Story and Illustration by CLIFF THOMAS
My first realization that I needed to make my own money was in the fifth grade. It was 1977. Star Wars had just come out. I wanted action figures.
My mom and dad were great about buying them for me, but once they acquired the movie’s starring cast they thought the job was done. They couldn’t understand the importance of having a full squadron of stormtroopers or enough aliens to populate the cantina. After a bit of negotiating, I managed some additions to my basic chores in the form of a list of extras. To the right of each item a number showed how much I could earn upon completion of that particular task. With proper scheduling I could not only build a rebel alliance, I could afford a few X-Wings for special missions, too.
By middle school I was selling holiday and greeting cards door to door. Over the next few years I would help clean chicken houses, follow a flatbed trailer through the fields loading square bails and mow many a neighbor’s lawn. But the first real job I had, the first be-there-on-time-clock-in-clock out-organize-your-weekly-schedule-around-your-work-job was for Dickey Motors.
Dickey Motors was a small used car lot owned by Bruce Dickey. That name will be familiar to many of you I suspect Bruce has done quite a few things in Russellville for nearly a half century now. When I met him he was building his own home. He hired me to help him move tools and equipment. I can’t imagine that my sixth-grade self was that much benefit to him, but he did pay me and he was fun to be around. At that time he was also dabbling in photography and selling his own pottery. Bruce was a neighbor so landing the job at his lot a few years later wasn’t hard. He needed someone to detail cars and I needed to put gas in my newly acquired 65 Bel Air.
Detailing cars was, as I said, the job description but that was just the beginning. There was so much more and all of it was a blast. If a vehicle needed repairs Bruce would tell me to do it. My first effort was replacing the water pump on a 1971 Chevelle, thing is, I didn’t really know how to do it. I thoroughly messed up the gasket. Bruce helped me take it apart and showed me where I’d gone wrong. We fixed it together and it worked perfectly. After it sold I would sometimes see it in town and I always got a swell of pride. In addition to repairing cars, I also got to help steal a couple. OK, that’s not entirely accurate. We were in fact quite legally repossessing them, and usually after Bruce had been incredibly generous about helping the owner arrange to cover the missed payments. But at 16 sneaking up to a home and taking a car away, that’s exciting. Not as exciting as hanging out of an airplane as it skims the treetops, but exciting. And I’m not quite to that part of the story yet.
The airplane rides were an entirely unexpected benefit. Bruce was getting his pilot’s license and looked for any opportunity to fly. He would buy a car in Morrilton or maybe Oklahoma and he would fly me to its location and I’d drive it back to Russellville. I was getting paid to ride in an airplane! As if that weren’t enough, Bruce had a new idea. He’d taken aerial photos of some of his friends’ homes and given them as gifts. Everyone really loved them so he thought maybe we could sell some.

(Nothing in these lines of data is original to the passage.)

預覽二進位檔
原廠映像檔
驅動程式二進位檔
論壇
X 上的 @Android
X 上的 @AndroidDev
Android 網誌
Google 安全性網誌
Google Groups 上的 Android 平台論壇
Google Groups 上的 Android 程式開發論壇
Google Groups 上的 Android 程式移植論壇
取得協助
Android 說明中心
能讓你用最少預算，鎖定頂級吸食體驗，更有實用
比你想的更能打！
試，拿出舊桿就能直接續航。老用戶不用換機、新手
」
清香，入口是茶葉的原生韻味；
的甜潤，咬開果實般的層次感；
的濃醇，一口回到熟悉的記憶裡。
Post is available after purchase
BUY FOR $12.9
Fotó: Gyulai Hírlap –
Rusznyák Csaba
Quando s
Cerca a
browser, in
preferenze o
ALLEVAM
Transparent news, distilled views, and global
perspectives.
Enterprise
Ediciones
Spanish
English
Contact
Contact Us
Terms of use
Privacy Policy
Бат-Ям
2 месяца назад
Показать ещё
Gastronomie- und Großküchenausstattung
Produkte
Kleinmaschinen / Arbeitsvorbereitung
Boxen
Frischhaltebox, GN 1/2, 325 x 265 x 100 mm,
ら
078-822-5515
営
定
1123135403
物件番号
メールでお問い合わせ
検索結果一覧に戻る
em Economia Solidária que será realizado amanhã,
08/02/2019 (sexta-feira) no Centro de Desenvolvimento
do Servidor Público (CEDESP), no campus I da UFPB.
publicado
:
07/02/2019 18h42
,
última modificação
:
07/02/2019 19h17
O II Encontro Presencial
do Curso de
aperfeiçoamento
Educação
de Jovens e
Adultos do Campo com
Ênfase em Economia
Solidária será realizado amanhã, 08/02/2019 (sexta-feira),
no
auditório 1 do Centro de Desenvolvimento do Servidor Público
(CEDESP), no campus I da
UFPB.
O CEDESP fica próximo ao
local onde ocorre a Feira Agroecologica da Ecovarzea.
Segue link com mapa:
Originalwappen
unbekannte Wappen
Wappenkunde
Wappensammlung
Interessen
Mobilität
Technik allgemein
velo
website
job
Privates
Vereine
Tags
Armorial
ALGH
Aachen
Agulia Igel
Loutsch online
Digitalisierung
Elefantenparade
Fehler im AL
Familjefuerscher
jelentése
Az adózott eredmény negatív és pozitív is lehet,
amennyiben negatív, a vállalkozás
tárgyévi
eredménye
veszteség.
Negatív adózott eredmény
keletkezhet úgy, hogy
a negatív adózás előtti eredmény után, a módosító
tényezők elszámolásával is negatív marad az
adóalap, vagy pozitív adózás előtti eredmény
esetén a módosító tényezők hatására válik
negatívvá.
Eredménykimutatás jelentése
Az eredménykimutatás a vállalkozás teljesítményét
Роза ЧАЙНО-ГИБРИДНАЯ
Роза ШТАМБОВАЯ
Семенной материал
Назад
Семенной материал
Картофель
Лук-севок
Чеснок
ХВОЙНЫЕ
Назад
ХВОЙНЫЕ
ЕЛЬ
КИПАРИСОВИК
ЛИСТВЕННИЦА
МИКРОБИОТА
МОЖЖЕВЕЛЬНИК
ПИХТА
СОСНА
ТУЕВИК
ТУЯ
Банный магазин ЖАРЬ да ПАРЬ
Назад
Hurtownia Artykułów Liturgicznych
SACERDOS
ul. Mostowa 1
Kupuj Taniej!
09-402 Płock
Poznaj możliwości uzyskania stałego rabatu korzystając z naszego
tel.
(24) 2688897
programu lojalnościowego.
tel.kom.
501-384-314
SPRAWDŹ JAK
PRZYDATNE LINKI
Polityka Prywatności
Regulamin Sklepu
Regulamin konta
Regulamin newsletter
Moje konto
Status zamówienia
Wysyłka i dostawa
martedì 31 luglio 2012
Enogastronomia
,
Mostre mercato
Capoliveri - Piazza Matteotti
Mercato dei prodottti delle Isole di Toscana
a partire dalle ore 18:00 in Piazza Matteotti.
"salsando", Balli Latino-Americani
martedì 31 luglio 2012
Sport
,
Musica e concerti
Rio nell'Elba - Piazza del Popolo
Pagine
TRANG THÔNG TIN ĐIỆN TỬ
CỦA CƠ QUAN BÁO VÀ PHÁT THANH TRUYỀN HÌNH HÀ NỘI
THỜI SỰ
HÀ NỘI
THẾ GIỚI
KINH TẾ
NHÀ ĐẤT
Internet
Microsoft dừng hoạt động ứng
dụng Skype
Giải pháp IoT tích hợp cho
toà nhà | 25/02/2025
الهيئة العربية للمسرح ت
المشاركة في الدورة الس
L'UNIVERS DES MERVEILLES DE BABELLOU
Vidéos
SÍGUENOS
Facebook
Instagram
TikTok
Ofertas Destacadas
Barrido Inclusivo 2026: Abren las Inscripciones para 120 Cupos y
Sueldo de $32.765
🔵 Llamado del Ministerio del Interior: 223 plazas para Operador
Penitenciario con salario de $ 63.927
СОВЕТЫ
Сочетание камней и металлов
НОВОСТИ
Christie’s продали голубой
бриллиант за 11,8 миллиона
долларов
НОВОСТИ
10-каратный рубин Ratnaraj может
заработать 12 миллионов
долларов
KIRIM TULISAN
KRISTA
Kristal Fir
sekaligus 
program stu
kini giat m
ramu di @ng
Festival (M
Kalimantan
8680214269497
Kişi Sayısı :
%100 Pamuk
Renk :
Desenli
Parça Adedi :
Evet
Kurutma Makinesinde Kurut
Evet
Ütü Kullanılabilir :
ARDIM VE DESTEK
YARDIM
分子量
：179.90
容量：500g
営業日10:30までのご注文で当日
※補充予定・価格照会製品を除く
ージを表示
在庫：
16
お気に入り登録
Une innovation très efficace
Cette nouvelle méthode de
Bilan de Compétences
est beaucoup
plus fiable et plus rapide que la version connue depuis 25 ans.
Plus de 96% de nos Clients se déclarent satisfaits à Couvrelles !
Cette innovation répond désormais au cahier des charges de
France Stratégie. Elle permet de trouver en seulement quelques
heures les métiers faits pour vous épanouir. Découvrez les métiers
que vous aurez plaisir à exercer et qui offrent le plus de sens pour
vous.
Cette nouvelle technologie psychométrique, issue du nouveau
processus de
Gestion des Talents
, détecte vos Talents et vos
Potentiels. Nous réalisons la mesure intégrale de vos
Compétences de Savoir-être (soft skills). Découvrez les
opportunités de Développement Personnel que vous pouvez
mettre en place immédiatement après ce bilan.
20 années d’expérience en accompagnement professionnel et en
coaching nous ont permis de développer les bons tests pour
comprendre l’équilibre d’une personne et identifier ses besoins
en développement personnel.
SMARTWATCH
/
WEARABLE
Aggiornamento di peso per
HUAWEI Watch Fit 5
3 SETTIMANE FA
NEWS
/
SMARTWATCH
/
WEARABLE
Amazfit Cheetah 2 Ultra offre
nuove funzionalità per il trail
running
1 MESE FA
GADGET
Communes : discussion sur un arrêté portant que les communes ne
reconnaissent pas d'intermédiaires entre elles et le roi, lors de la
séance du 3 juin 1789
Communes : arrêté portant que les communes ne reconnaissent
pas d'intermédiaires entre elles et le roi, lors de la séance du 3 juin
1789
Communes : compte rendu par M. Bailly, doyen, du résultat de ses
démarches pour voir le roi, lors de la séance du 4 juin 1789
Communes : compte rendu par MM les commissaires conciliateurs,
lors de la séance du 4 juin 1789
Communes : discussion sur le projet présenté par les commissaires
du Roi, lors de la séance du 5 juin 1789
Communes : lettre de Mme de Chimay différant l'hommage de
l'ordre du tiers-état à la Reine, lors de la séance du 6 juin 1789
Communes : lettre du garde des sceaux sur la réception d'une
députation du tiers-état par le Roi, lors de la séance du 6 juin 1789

I think what I am about to describe would probably get someone arrested today, but it was 1982 and things were a bit more relaxed then. I’m also pretty sure that the statute of limitations on child endangerment is well expired after three plus decades. I can’t remember if we removed only the windows, but I really do think that we actually took the doors off. I can remember the incredible wind as Bruce flew, it seems to me now, mere feet above the treetops. I can remember how I gripped his camera as he tipped the wing on my side of the plane, pointing at the homes he wanted photographed. And I can remember my heart thudding against the harness as I hung there shooting pictures, the plane nearly perpendicular to the ground to afford the best view. Did I mention that he was actually paying me to do this?
After a day of shooting, Bruce developed small sample pictures. I would return to the area and go door to door. We gave them the 3×5 as a gift, and if they were interested they could buy larger prints that Bruce would develop and I would deliver. I can remember that I really wanted to sell copies, not just for the additional commission I’d earn but so we could go up again.
Bruce eventually sold or closed the business to spend time building a larger home for his growing family. I know he actually taught building trades at the Career Center for a while. I haven’t seen him in years but I know that he now hand builds guitars and other string instruments, and I’ve seen on Facebook that he has traveled the globe with a missionary group helping on building projects.
As summer jobs go, I knew the one at Dickey Motors was great. I managed to keep the Chevy rolling to Whatta-Burger, and I always had enough cash to buy a double. What I didn’t realize at the time was that I was learning something really important. Bruce was the first person I’d ever been around who approached work as more than a way to make money. It was important to him that he have fun doing it. That stuck. I’ve managed to hold on to that, always finding something to enjoy, if not love, in whatever I’m doing to pay the bills…and of course keep a full squad of stormtroopers.